REPUBLIKA.CO.ID, JAKARTA -- Lembaga Perlindungan Saksi dan Korban (LPSK) menyebut, kasus perbudakan manusia di era modern semakin banyak terjadi. Karena itu, LPSK menekankan bahwa korban perbudakan atau tindak pidana perdagangan orang (TPPO) berhak mendapatkan restitusi alias ganti kerugian dari pelaku.
Wakil Ketua LPSK Antonius PS Wibowo mengatakan, hak restitusi termaktub dalam Undang-Undang Nomor 31 Tahun 2014 tentang Perlindungan Saksi dan Korban. Hak ini juga diatur secara khusus dalam UU Nomor 21 Tahun 2007 tentang Pemberantasan Tindak Pidana Perdagangan Orang.
Antonius mengatakan, LPSK telah melindungi 72 korban TPPO dengan modus dijadikan anak buah kapal (ABK), sepanjang tahun 2021. Selain itu, ada puluhan korban TPPO yang dilindungi terkait 48 kasus pada sektor asisten rumah tangga, buruh pabrik, dan jasa hiburan.

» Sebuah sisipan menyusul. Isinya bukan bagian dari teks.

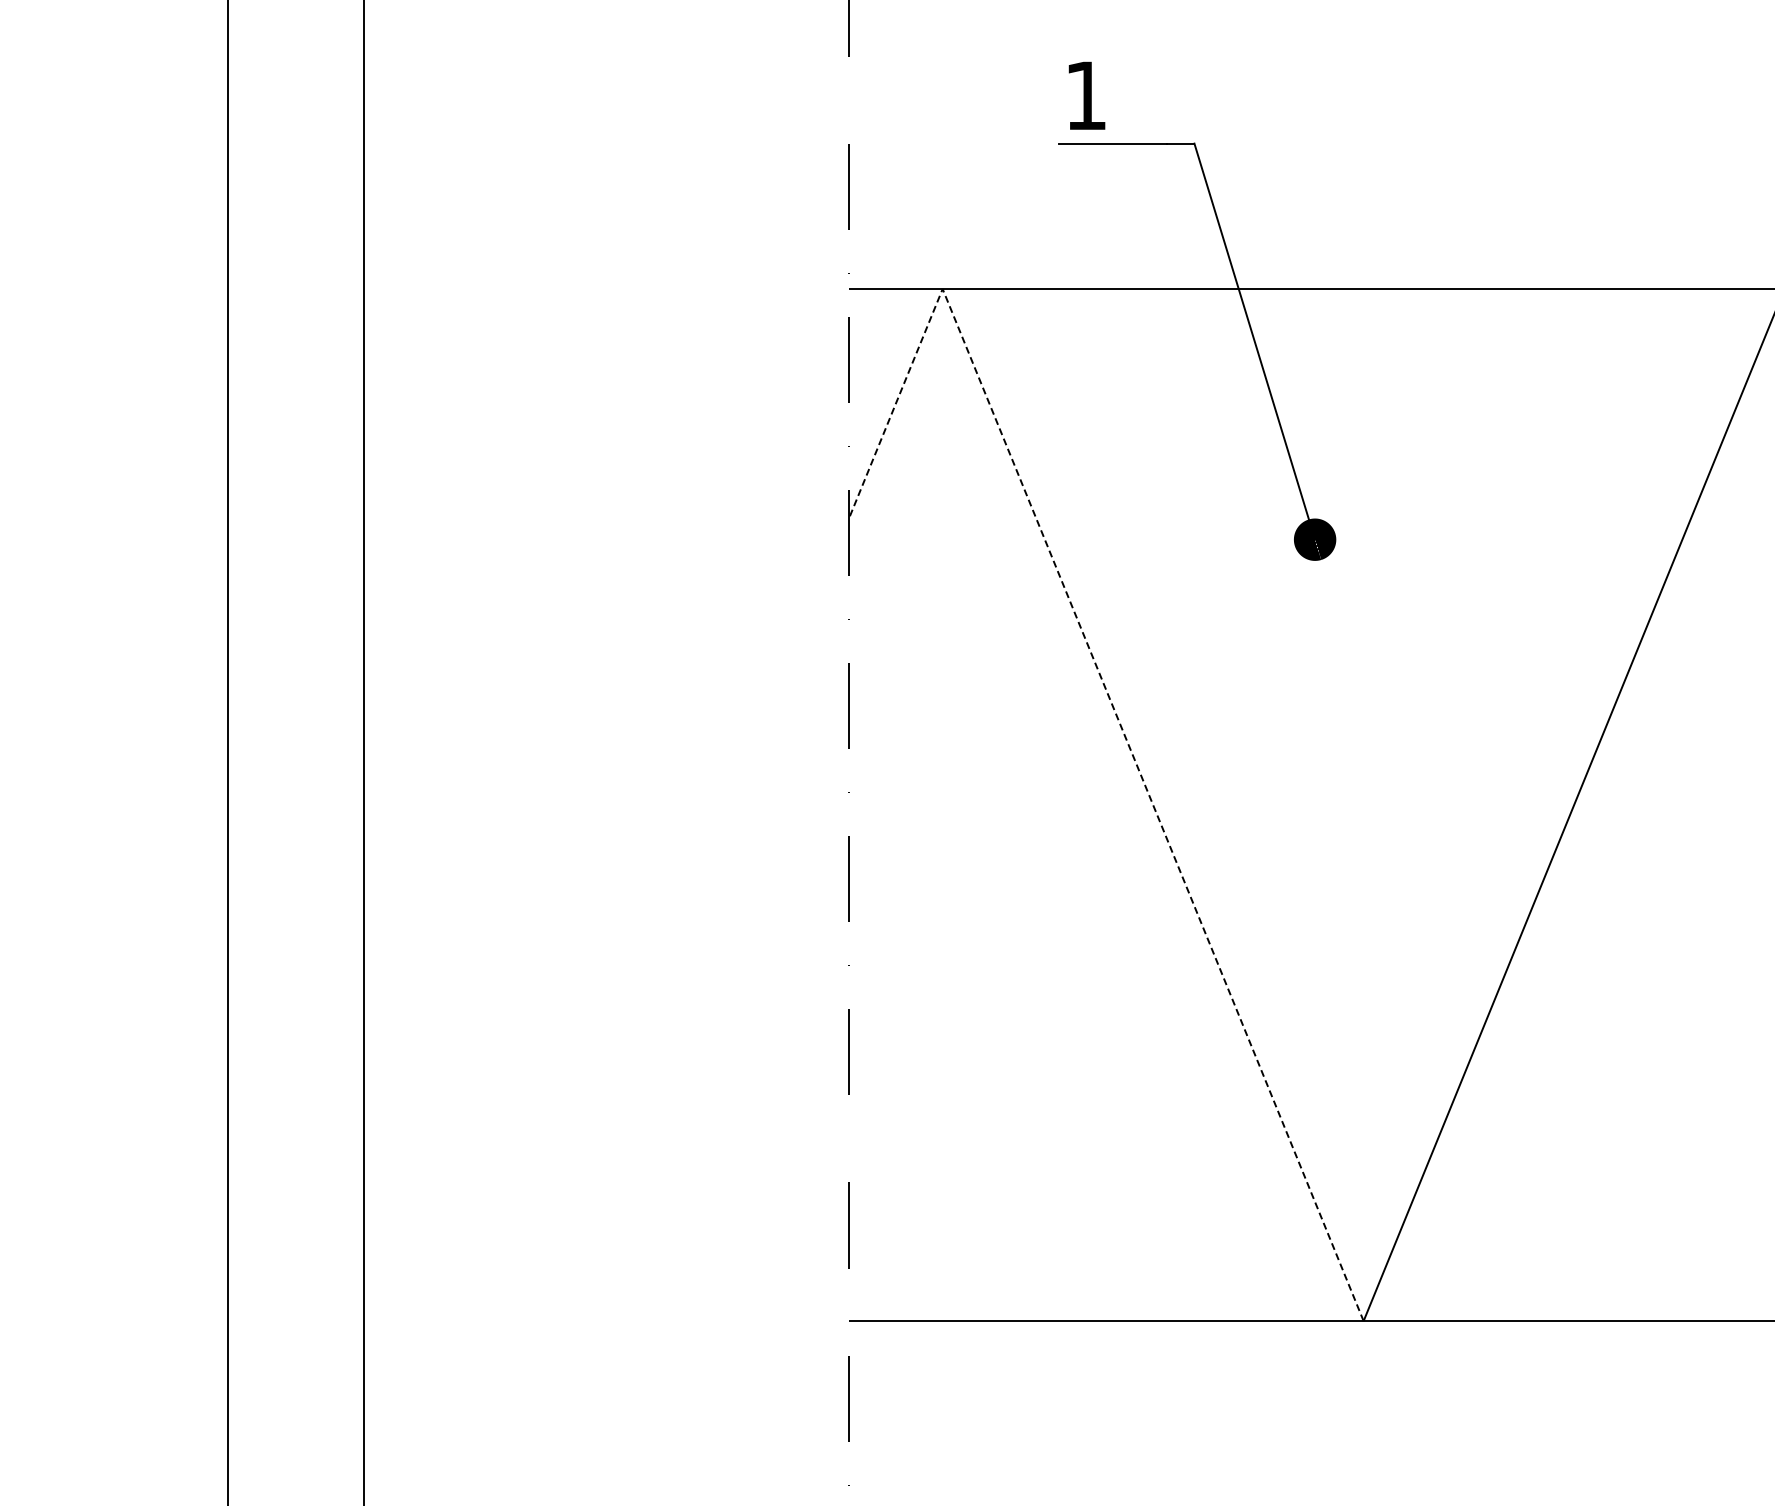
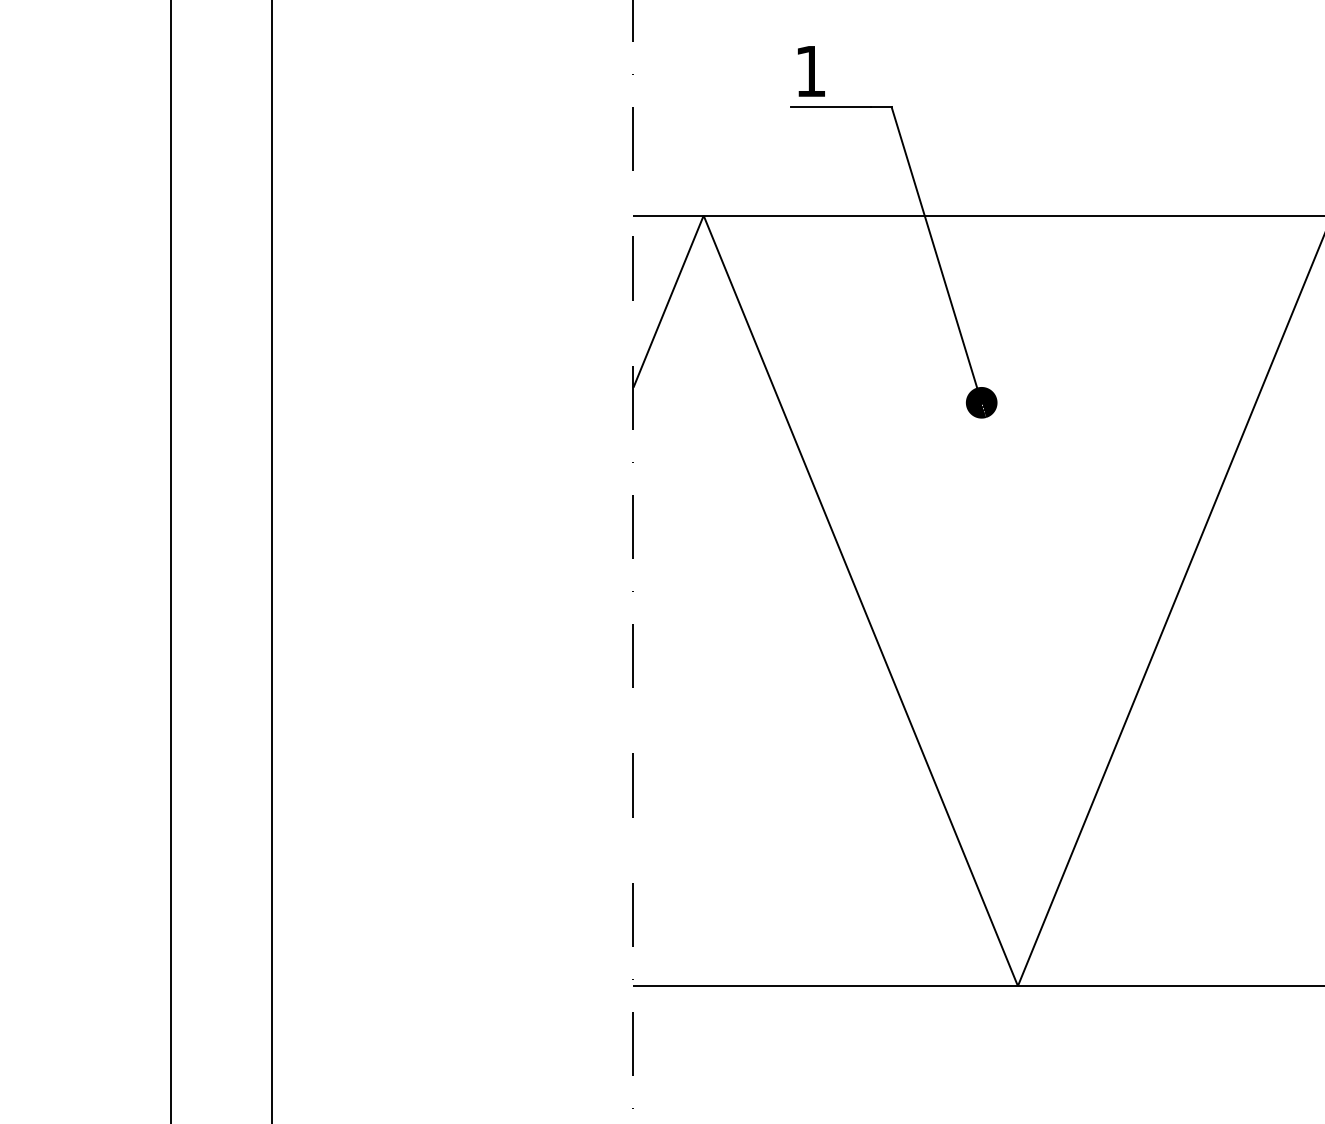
line: (1105, 688) -> (825, 513), dashed -> solid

LSPK pun telah menghitung nilai restitusi para korban TPPO tersebut, yakni totalnya Rp 8,2 miliar. Namun, yang masuk dalam tuntutan oleh penuntut umum hanya sekitar Rp 4,8 miliar.
Dari jumlah itu, lanjut dia, majelis hakim hanya mengabulkan restitusi korban dengan total Rp 3,2 miliar. "Sedangkan nilai restitusi yang dibayarkan oleh pelaku (diterima oleh korban) masih jauh dari angka putusan tersebut," kata Antonius dalam keterangannya, Rabu (2/2/2022).
Antonius menambahkan, idealnya jumlah restitusi yang diterima korban sama dengan yang diputus/dikabulkan hakim. Karena belum ideal, LPSK akan terus mensosialisasikan pemahaman di kalangan stakeholder bahwa restitusi merupakan hak korban.
LPSK sebelumnya juga sempat menyinggung hak restitusi bagi puluhan orang yang diduga jadi korban perbudakan di rumah Bupati Langkat nonaktif, Terbit Rencana Perangin-angin.
"Nanti kalau ada tuntutan restitusi dari korban, kita akan lakukan perhitungan," kata Ketua LPSK Hasto Atmojo Suroyo saat konferensi pers temuan tim investigasi LPSK untuk kasus kerangkeng manusia, di Kantor LPSK, Senin.